The ship location should be relative to the mouse location before you start the trig.
If the mouse is at 10,10 and the ship is at 20, 15 then for the start triangle x is 10 and y is 5.
The trig functions all work on the cartesian grid, where x increases to the right and y increases toward the sky.
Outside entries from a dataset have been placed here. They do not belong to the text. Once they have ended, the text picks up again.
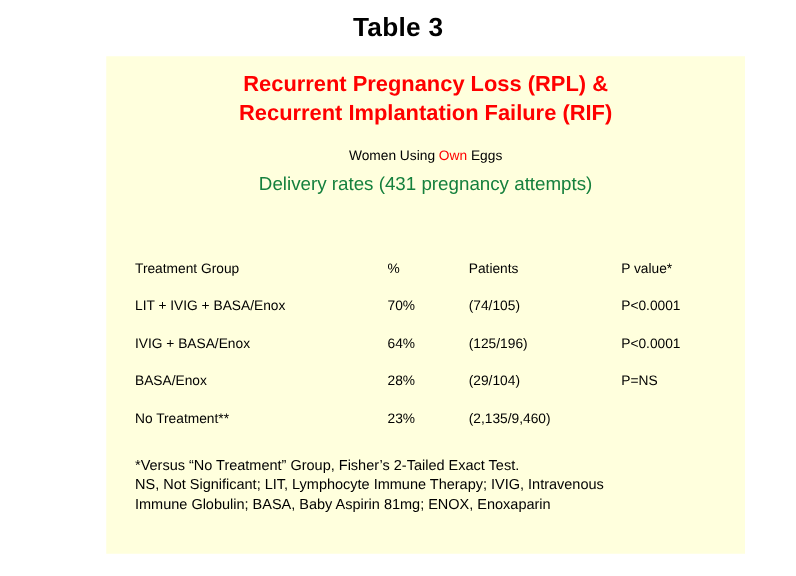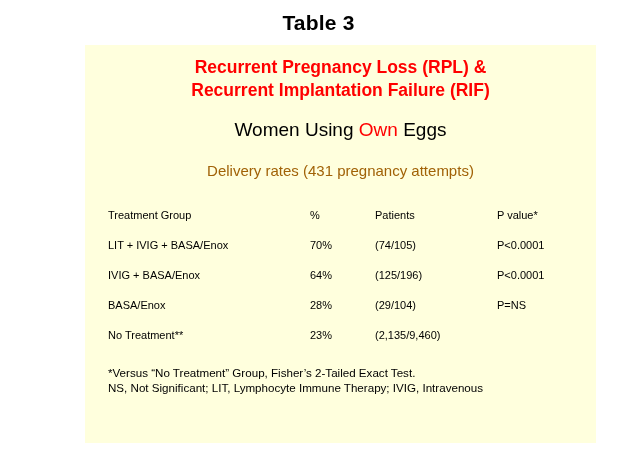--- a/index.html
+++ b/index.html
@@ -61,31 +61,31 @@
   }
   #title-block .tline { display: block; white-space: nowrap; }
 
   
   #subtitle-1 {
     position: absolute;
     left: 0;
     top: 74px;
     width: 511px;
     text-align: center;
-    font-size: 19px;
+    font-size: 11px;
     color: #000000;
   }
   #subtitle-2 {
     position: absolute;
     left: 0;
-    top: 117px;
+    top: 94px;
     width: 511px;
     text-align: center;
     font-size: 15px;
-    color: #a16207;
+    color: #15803d;
   }
   .red-word { color: #ff0000; }
 
   
   #data-table {
     position: absolute;
     left: 23px;
     top: 155px;
     width: 470px;
     border-collapse: collapse;
@@ -171,16 +171,17 @@
           <td class="c-pct">23%</td>
           <td class="c-pat">(2,135/9,460)</td>
           <td class="c-p"></td>
         </tr>
       </tbody>
     </table>
 
     <div id="footnotes">
       <span class="fn-line">*Versus “No Treatment” Group, Fisher’s 2-Tailed Exact Test.</span>
       <span class="fn-line">NS, Not Significant; LIT, Lymphocyte Immune Therapy; IVIG, Intravenous</span>
+      <span class="fn-line">Immune Globulin; BASA, Baby Aspirin 81mg; ENOX, Enoxaparin</span>
     </div>
 
   </div>
 </div>
 
 </body></html>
So start out by getting the mouse position and the ship position in as3 coordinates and then calculate the triangle dimensions:
mouse_x = 320
mouse_y = 240
ship_x = 10
ship_y = 10
starting_triangle_x = ship_x - mouse_x = -310
starting_triangle_y = mouse_y - ship_y = 230
Get theta:
angle = atan2(starting_triangle_y, starting_triangle_x)
adjust theta by your orbital velocity:
angle += rv
Get the unit lengths for the new triangle:
new_triangle_x = cos(angle)
new_triangle_y = sin(angle)
Get the radius:
radius = sqrt(starting_triangle_x^2 + starting_triangle_y^2)
Scale the triangle:
new_triangle_x *= radius
new_triangle_y *= radius
Now apply the positions relative to the mouse:
ship_x = mouse_x + new_triangle_x
ship_y = mouse_y - new_triangle_y
I'm not entirely sure if you'll run into quadrant problems. I'll have to check that when I get back home. Now that I'm thinking about it, the mouse moving around during play could drag the ship all over the place. I don't think this is what you want either.
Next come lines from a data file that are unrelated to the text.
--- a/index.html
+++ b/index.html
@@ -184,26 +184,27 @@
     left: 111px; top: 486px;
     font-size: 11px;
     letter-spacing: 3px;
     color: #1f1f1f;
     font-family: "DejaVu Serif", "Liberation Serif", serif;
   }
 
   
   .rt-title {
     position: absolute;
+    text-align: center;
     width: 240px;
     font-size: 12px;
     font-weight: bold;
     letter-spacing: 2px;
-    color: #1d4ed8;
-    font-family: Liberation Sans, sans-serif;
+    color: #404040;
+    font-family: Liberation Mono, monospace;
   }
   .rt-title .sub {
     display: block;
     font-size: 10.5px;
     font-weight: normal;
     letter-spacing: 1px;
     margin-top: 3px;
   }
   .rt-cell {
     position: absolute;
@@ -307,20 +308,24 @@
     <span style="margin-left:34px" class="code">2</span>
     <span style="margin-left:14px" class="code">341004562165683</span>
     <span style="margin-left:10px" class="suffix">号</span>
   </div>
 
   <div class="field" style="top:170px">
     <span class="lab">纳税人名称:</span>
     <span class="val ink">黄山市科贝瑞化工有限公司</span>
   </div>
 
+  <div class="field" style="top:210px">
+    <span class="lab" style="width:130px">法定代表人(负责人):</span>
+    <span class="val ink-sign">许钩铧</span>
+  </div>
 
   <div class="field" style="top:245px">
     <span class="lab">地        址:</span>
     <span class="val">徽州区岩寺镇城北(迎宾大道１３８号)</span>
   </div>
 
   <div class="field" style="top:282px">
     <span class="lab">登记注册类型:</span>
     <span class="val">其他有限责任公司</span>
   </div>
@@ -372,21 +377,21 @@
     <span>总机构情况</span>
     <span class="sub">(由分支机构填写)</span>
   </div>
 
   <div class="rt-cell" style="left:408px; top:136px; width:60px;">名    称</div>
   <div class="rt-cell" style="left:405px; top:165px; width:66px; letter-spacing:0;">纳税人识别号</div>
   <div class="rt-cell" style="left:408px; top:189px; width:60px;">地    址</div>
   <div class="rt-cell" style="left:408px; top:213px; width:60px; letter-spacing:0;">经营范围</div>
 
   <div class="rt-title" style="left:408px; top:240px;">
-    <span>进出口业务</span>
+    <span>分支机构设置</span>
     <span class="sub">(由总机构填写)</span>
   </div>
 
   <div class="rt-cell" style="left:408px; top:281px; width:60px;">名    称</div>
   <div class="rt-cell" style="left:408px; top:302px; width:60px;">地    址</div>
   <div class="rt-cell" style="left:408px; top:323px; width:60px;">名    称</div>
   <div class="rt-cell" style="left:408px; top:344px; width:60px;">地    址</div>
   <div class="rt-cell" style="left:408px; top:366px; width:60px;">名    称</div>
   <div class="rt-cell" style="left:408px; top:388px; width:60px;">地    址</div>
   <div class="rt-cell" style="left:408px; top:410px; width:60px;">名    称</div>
This would be a lot simpler if orbit had no momentum. -.-
I guess you could generate a [theta, r] vector velocity for the ship, then generate a new vector from the input, add them together, apply them and then multiply the vector by your friction value.
Alternatively, on the first frame that a direction is pressed you fix the motion angle and just keep moving that direction until the input changes?
Edited by Khatharr, 08 March 2013 - 06:35 PM.